Hadir secara langsung Inspektur Jenderal Kementerian Hukum beserta jajaran pimpinan tinggi pratama lainnya, acara ini juga diikuti secara daring oleh jajaran Kantor Wilayah di seluruh Indonesia. Turut hadir secara virtual Kepala Kantor Wilayah (Kakanwil) Kementerian Hukum Bali, Eem Nurmanah, beserta seluruh jajarannya.
Dalam arahannya, Menteri Hukum menegaskan bahwa program ini adalah wujud nyata kehadiran pemerintah untuk memastikan setiap permasalahan hukum yang dialami masyarakat bisa mendapatkan pendampingan dan jalan keluar yang pasti.
Dalam episode kali ini, jajaran Kementerian Hukum menerima dan langsung merespons sejumlah aduan krusial. Permasalahan yang dibawa oleh masyarakat sangat beragam, mulai dari isu hilangnya status kewarganegaraan (stateless), sengketa hak kekayaan intelektual yang meliputi klaim merek dan hak cipta warisan budaya, dugaan pembajakan konten digital komersial, hingga sengketa administrasi perusahaan yang melibatkan dugaan pelanggaran oleh oknum notaris di daerah. Seluruh keluhan tersebut langsung dibedah secara tuntas oleh direktorat-direktorat terkait di lingkungan Kementerian Hukum.

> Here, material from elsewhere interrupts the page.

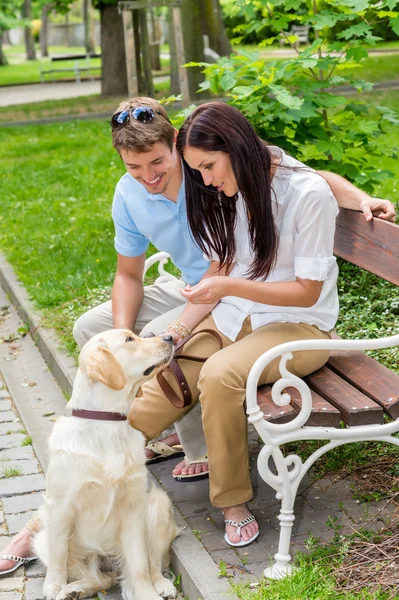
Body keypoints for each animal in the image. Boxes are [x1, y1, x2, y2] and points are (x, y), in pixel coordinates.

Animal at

Penyelesaian yang diberikan pun sangat komprehensif dan berorientasi pada tindakan nyata. Kementerian Hukum langsung mengambil langkah taktis, seperti memfasilitasi jalur pewarganegaraan bagi warga yang kehilangan status, memberikan rekomendasi mediasi serta panduan hukum untuk sengketa kekayaan intelektual, hingga melakukan pemblokiran sistem administrasi perusahaan dan menjadwalkan pemeriksaan tegas terhadap oknum notaris yang dilaporkan melanggar prosedur. Melalui langkah proaktif ini, Kementerian Hukum membuktikan diri bukan sekadar lembaga pembuat regulasi, melainkan pelayan masyarakat yang siap memberikan kepastian hukum yang konkret.
Menanggapi pelaksanaan kegiatan tersebut, Kakanwil Kementerian Hukum Bali, Eem Nurmanah, memberikan pernyataan dukungan penuh terhadap langkah proaktif kementerian. "Kami di jajaran Kanwil Kementerian Hukum Bali sangat mengapresiasi dan mendukung penuh kelancaran program 'Pasti Ada Solusi' ini. Inisiatif yang dipimpin langsung oleh Bapak Menteri Hukum ini menjadi bukti nyata bahwa pemerintah tidak berjarak dengan masyarakat, dan selalu siap hadir memberikan kepastian hukum serta penyelesaian yang nyata," ujar Eem Nurmanah.